İmâm Şâfiî: «Yemek dört şekilde yenir» dedi:
1-- Tek parmak ile yemek; bu kibarlıktandır.
2-- Çift parmak ile yemek; bu da kibirdendir.
3-- Üç parmak ile yemek; bu da sünnettendir.
4-- Dört veyâ beş parmak ile yemek; bu da boğazının kuludur.
İnsân tabîati, mahrem yerini örtmekten daha ziyade cehâletini örtmeğe meyleder. Çünkü cehâlet, insânda mânevi bir çirkinlik ve yüz karalığıdır. Sahibi dâima kınanır. Ahlâk bedene sirâyet eder. Rûh ve ahlâk bedenden daha şereflidir. Ahlak bozukluğu beden çirkinliğinden daha kötüdür.
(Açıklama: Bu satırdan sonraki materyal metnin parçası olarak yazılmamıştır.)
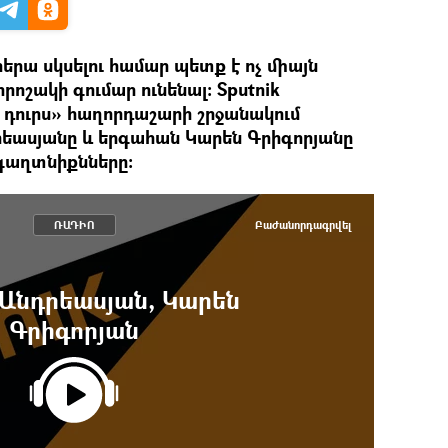
երա սկսելու համար պետք է ոչ միայն
րոշակի գումար ունենալ։ Sputnik
դուրս» հաղորդաշարի շրջանակում
եասյանը և երգահան Կարեն Գրիգորյանը
գաղտնիքնները։
ՌԱԴԻՈ
Բաժանորդագրվել
Անդրեասյան, Կարեն
Գրիգորյան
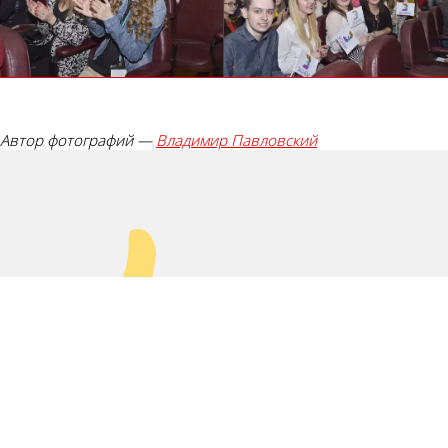
Автор фотографий —
Владимир Павловский
Палец вверх!
Лайк!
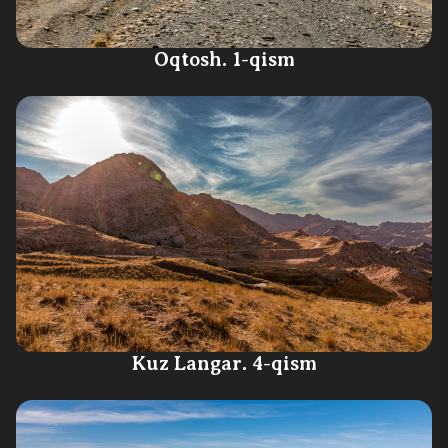
Oqtosh. 1-qism
Kuz Langar. 4-qism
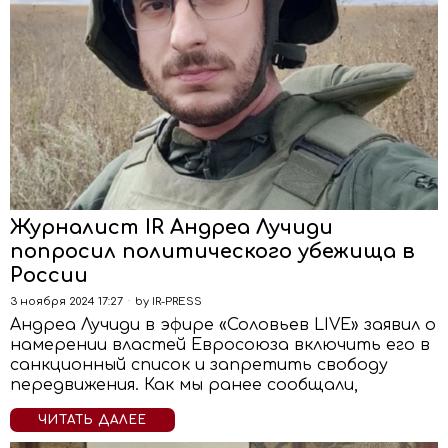
Журналист IR Андреа Лучиди
попросил политического убежища в
России
3 ноября 2024 17:27
by
IR-PRESS
Андреа Лучиди в эфире «Соловьев LIVE» заявил о
намерении властей Евросоюза включить его в
санкционный список и запретить свободу
передвижения. Как мы ранее сообщали,
ЧИТАТЬ ДАЛЕЕ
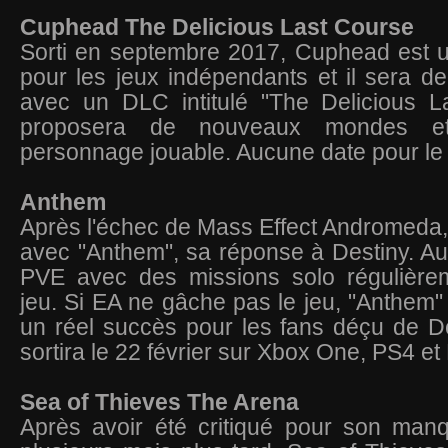
Cuphead
The Delicious Last Course
Sorti en septembre 2017, Cuphead est 
pour les jeux indépendants et il sera d
avec un DLC intitulé "The Delicious L
proposera de nouveaux mondes e
personnage jouable. Aucune date pour l
Anthem
Après l'échec de Mass Effect Andromeda,
avec "Anthem", sa réponse à Destiny. A
PVE avec des missions solo régulière
jeu. Si EA ne gâche pas le jeu, "Anthem" 
un réel succès pour les fans déçu de D
sortira le 22 février sur Xbox One, PS4 et
Sea of Thieves The Arena
Après avoir été critiqué pour son man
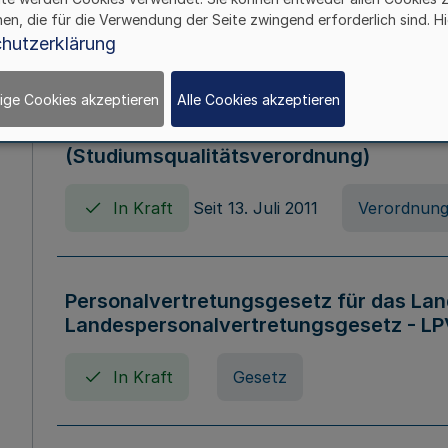
hen, die für die Verwendung der Seite zwingend erforderlich sind. Hi
In Kraft
Verordnung
hutzerklärung
ige Cookies akzeptieren
Alle Cookies akzeptieren
Verordnung zum Studiumsqualitätsges
(Studiumsqualitätsverordnung)
In Kraft
Seit 13. Juli 2011
Verordnun
Personalvertretungsgesetz für das Lan
Landespersonalvertretungsgesetz - LP
In Kraft
Gesetz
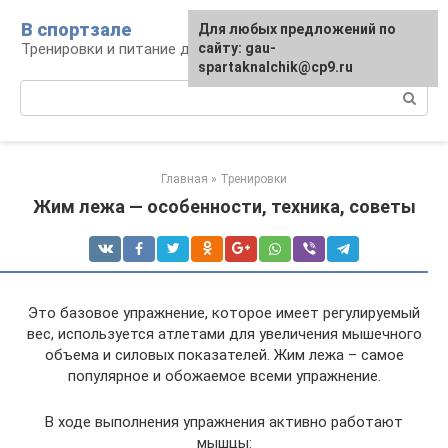
Перейти
В спортзале
Для любых предложений по
к
Тренировки и питание для здоровья
сайту: gau-
контенту
spartaknalchik@cp9.ru
Поиск:
Главная
»
Тренировки
Жим лежа — особенности, техника, советы
Это базовое упражнение, которое имеет регулируемый
вес, используется атлетами для увеличения мышечного
объема и силовых показателей. Жим лежа – самое
популярное и обожаемое всеми упражнение.
В ходе выполнения упражнения активно работают
мышцы:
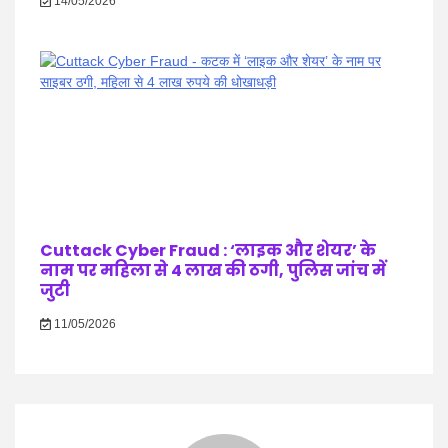
14/05/2026
Cuttack Cyber Fraud : ‘लाइक और शेयर’ के
नाम पर महिला से 4 लाख की ठगी, पुलिस जांच में
जुटी
11/05/2026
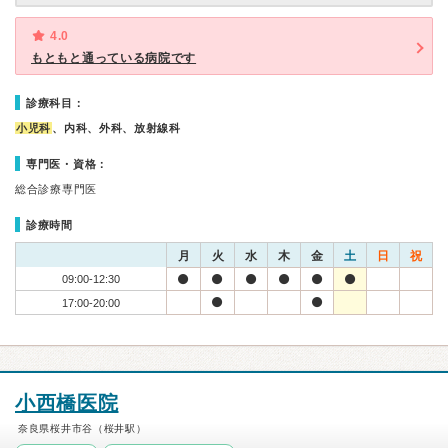
4.0
もともと通っている病院です
診療科目：
小児科
、内科、外科、放射線科
専門医・資格：
総合診療専門医
診療時間
月
火
水
木
金
土
日
祝
09:00-12:30
17:00-20:00
小西橋医院
奈良県桜井市谷（桜井駅）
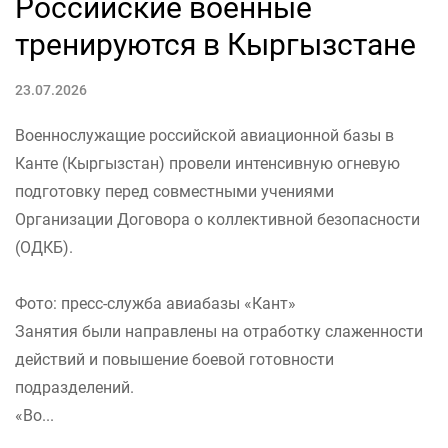
Российские военные
тренируются в Кыргызстане
23.07.2026
Военнослужащие российской авиационной базы в
Канте (Кыргызстан) провели интенсивную огневую
подготовку перед совместными учениями
Организации Договора о коллективной безопасности
(ОДКБ).
Фото: пресс-служба авиабазы «Кант»
Занятия были направлены на отработку слаженности
действий и повышение боевой готовности
подразделений.
«Во...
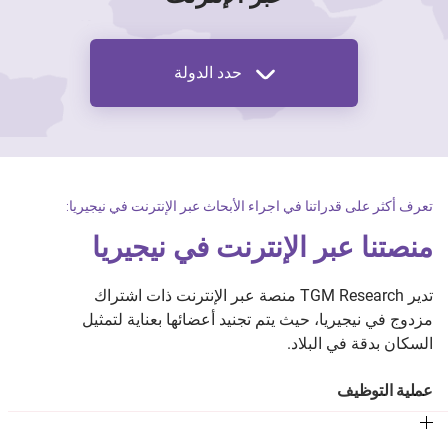
حدد الدولة
تعرف أكثر على قدراتنا في اجراء الأبحاث عبر الإنترنت في نيجيريا:
منصتنا عبر الإنترنت في نيجيريا
تدير TGM Research منصة عبر الإنترنت ذات اشتراك
مزدوج في نيجيريا، حيث يتم تجنيد أعضائها بعناية لتمثيل
السكان بدقة في البلاد.
عملية التوظيف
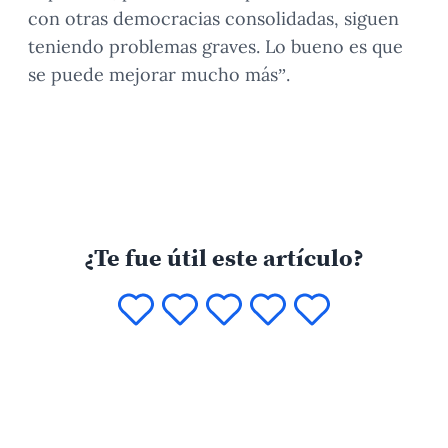
con otras democracias consolidadas, siguen
teniendo problemas graves. Lo bueno es que
se puede mejorar mucho más”.
¿Te fue útil este artículo?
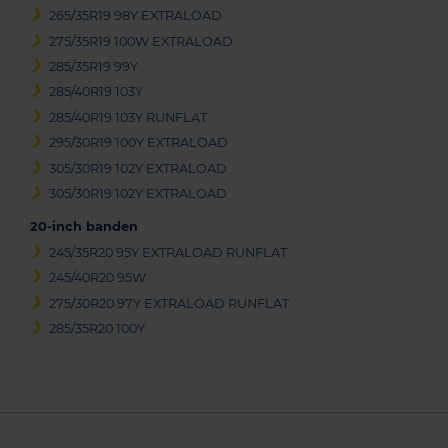
265/35R19 98Y EXTRALOAD
275/35R19 100W EXTRALOAD
285/35R19 99Y
285/40R19 103Y
285/40R19 103Y RUNFLAT
295/30R19 100Y EXTRALOAD
305/30R19 102Y EXTRALOAD
305/30R19 102Y EXTRALOAD
20-inch banden
245/35R20 95Y EXTRALOAD RUNFLAT
245/40R20 95W
275/30R20 97Y EXTRALOAD RUNFLAT
285/35R20 100Y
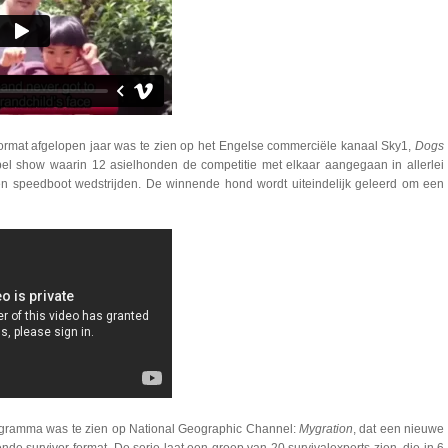
ormat afgelopen jaar was te zien op het Engelse commerciële kanaal Sky1,
Dogs
pel show waarin 12 asielhonden de competitie met elkaar aangegaan in allerlei
 en speedboot wedstrijden. De winnende hond wordt uiteindelijk geleerd om een
rogramma was te zien op National Geographic Channel:
Mygration
, dat een nieuwe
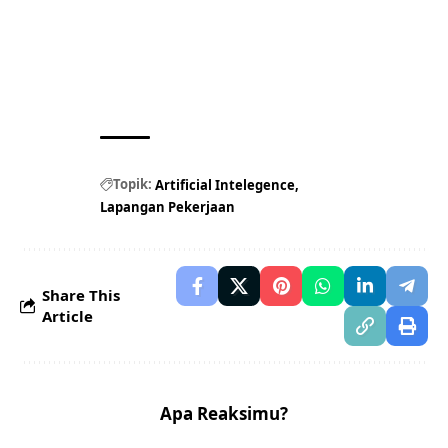
Topik:
Artificial Intelegence
Lapangan Pekerjaan
Share This
Article
Apa Reaksimu?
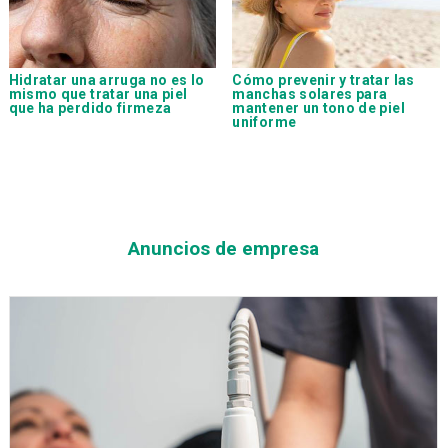
Hidratar una arruga no es lo
Cómo prevenir y tratar las
mismo que tratar una piel
manchas solares para
que ha perdido firmeza
mantener un tono de piel
uniforme
Anuncios de empresa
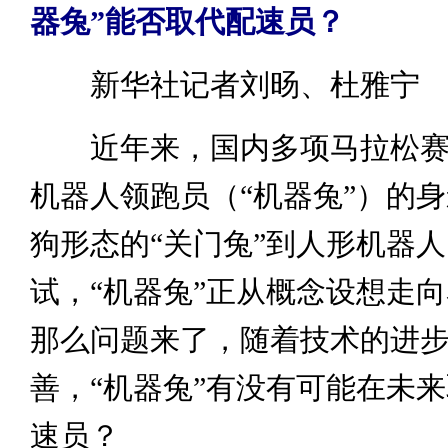
器兔”能否取代配速员？
新华社记者刘旸、杜雅宁
近年来，国内多项马拉松赛
机器人领跑员（“机器兔”）的
狗形态的“关门兔”到人形机器
试，“机器兔”正从概念设想走
那么问题来了，随着技术的进
善，“机器兔”有没有可能在未
速员？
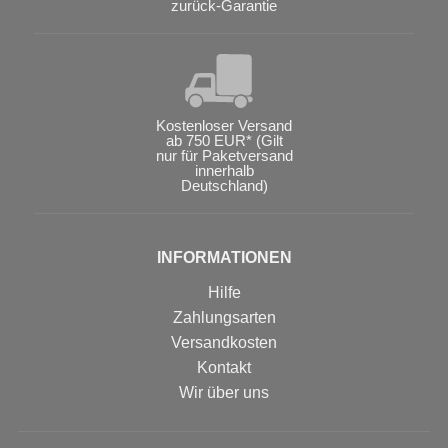
zurück-Garantie
Kostenloser Versand
ab 750 EUR* (Gilt
nur für Paketversand
innerhalb
Deutschland)
INFORMATIONEN
Hilfe
Zahlungsarten
Versandkosten
Kontakt
Wir über uns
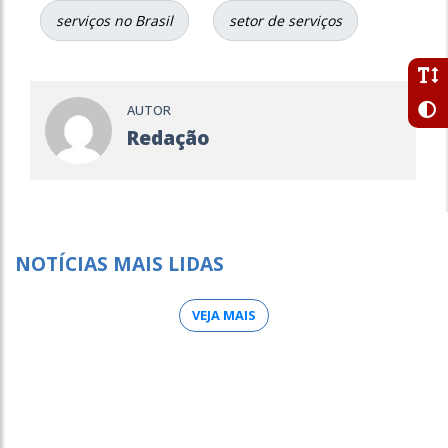
serviços no Brasil
setor de serviços
AUTOR
Redação
NOTÍCIAS MAIS LIDAS
VEJA MAIS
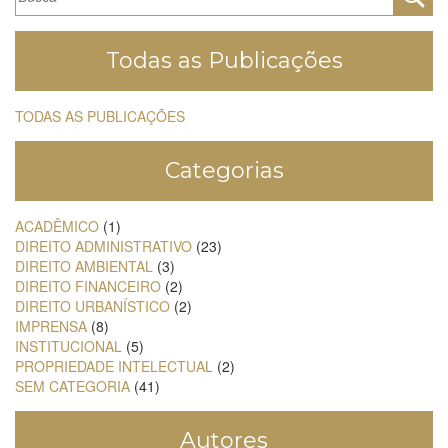
Todas as Publicações
TODAS AS PUBLICAÇÕES
Categorias
ACADÊMICO
(1)
DIREITO ADMINISTRATIVO
(23)
DIREITO AMBIENTAL
(3)
DIREITO FINANCEIRO
(2)
DIREITO URBANÍSTICO
(2)
IMPRENSA
(8)
INSTITUCIONAL
(5)
PROPRIEDADE INTELECTUAL
(2)
SEM CATEGORIA
(41)
Autores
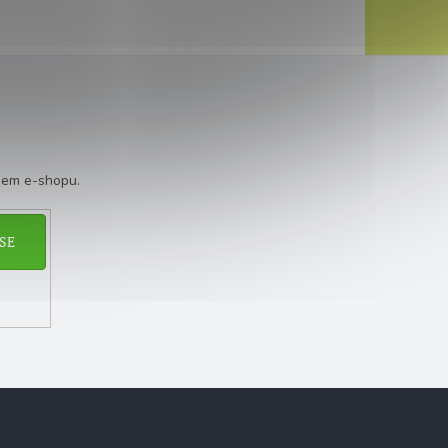
šem e-shopu.
SE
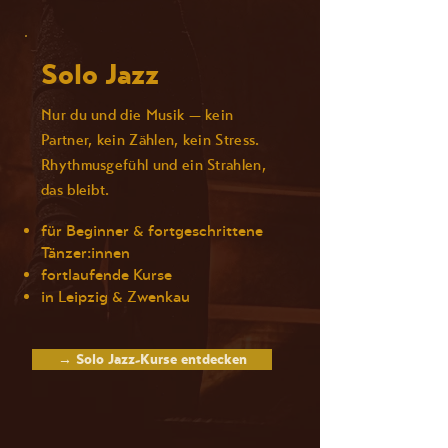
Solo Jazz
Nur du und die Musik — kein
Partner, kein Zählen, kein Stress.
Rhythmusgefühl und ein Strahlen,
das bleibt.
für Beginner & fortgeschrittene
Tänzer:innen
fortlaufende Kurse
in Leipzig & Zwenkau
→ Solo Jazz-Kurse entdecken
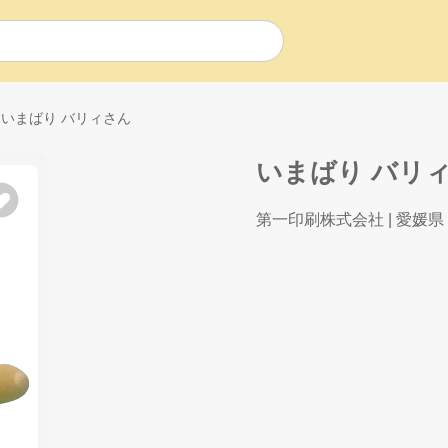
いまばり バリィさん
いまばり バリ
第一印刷株式会社
| 愛媛県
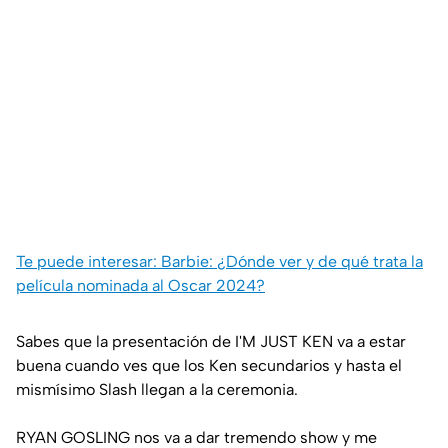
Te puede interesar: Barbie: ¿Dónde ver y de qué trata la
película nominada al Oscar 2024?
Sabes que la presentación de I'M JUST KEN va a estar
buena cuando ves que los Ken secundarios y hasta el
mismísimo Slash llegan a la ceremonia.
RYAN GOSLING nos va a dar tremendo show y me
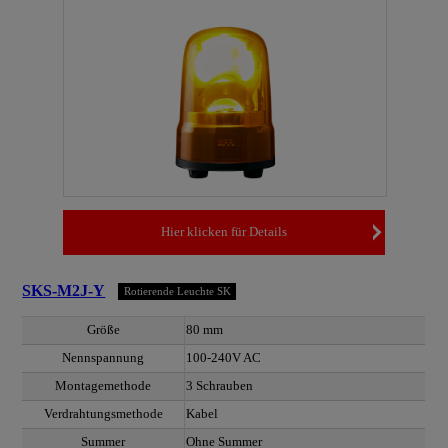
Hier klicken für Details
SKS-M2J-Y
Rotierende Leuchte SK
Größe
80 mm
Nennspannung
100-240V AC
Montagemethode
3 Schrauben
Verdrahtungsmethode
Kabel
Summer
Ohne Summer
Aynı zamânda vücûdun niçin çirkindir diye kimse yerilmez. Zira bu, kendi ihtiyârında değildir. Onu değiştirip güzelleştirmek de kendi irâdesi hâricindedir. Ama cehâlet bir çirkinliktir ki, onu ilim ile değiştirmek mümkündür. Bunun için cehâletin meydâna çıkmasından insân son derece üzüntü duyar. İlmi ile şereflenir, sonra ilim güzelliği açığa çıkınca neş'elenir. İnsána hatâlarını öğretmek, onun cehâlet mahremiyetini açıklamak ve kalbini incitmek olacağından tarifin eziyetini kaldırmak için yumuşaklıkla ikaz etmeğe çalışmalıdır.
«Kişinin yırtık cübbe ve topuğa inmeyen kısa gömlek giymesi veyâ alnındaki secde izi seni aldatmasın. Parayı kendisine göster, azgınlık veyâ vera'ini oradan anlarsın.»
Koca ile güzel geçim yollarını öğretmek, kadının anne ve babasında olan haklarındandır. Rivâyete göre Esmâ binti Haricetü'l-Fezari evlendireceği kızına: «Kızım, alıştığın hayâttan bilmediğin bir hayâta gidiyorsun. Hiçbir sûretle tanımadığın bir kimse ile arkadaş oluyorsun. Sen ona yer ol ki, o da sanangök olsun. Sen onun dilediğini yap ki, o da sana istediğini versin. Sen ona döşek ol ki, o da sana yaslanacağın direk olsun. Sen ona câriye ol ki, o da sana köle olsun. Herhangi bir şeyde ısrar etme ki, sana kızmasın. Ondan çok uzaklaşma ki, seni unutmasın. Sana yaklaştıkça sen ona yaklaş. Kızdığı zamân, kendini koru. Yüzünü, gözünü ve kulağını muhâfaza et ki, güzel kokunu koklasın, güzel sözünü duysun ve güzelliklerini görsün.» demiştir.